#### Task instructions
Please return every line in the entries below with the word "ring" in it.

------ Supplied entries

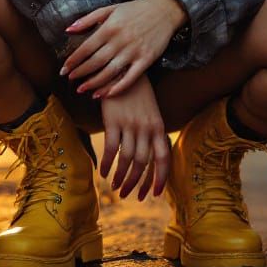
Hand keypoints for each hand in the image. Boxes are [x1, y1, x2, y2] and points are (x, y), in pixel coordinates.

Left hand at [60, 0, 186, 97]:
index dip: (74, 60)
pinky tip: (106, 94)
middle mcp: (121, 40)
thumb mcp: (110, 9)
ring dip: (94, 83)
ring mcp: (134, 51)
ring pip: (110, 72)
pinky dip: (117, 88)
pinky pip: (130, 78)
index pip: (86, 47)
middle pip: (96, 62)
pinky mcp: (146, 60)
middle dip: (80, 73)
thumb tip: (68, 30)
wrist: (164, 10)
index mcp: (110, 27)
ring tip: (82, 90)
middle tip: (71, 80)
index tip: (64, 69)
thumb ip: (88, 19)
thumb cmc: (135, 10)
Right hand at [99, 76, 170, 199]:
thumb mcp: (151, 113)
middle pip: (144, 163)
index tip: (154, 194)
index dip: (160, 179)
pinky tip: (102, 172)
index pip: (164, 158)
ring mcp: (130, 125)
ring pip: (127, 159)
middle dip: (135, 183)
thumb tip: (153, 159)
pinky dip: (107, 164)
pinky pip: (110, 149)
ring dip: (121, 177)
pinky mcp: (113, 121)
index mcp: (159, 127)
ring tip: (115, 186)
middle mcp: (146, 128)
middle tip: (128, 195)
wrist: (123, 71)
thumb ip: (153, 134)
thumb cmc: (138, 95)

------------

#### Exercise response
ring dip: (94, 83)
ring mcp: (134, 51)
ring pip: (110, 72)
ring tip: (82, 90)
ring mcp: (130, 125)
ring pip: (127, 159)
ring dip: (121, 177)
ring tip: (115, 186)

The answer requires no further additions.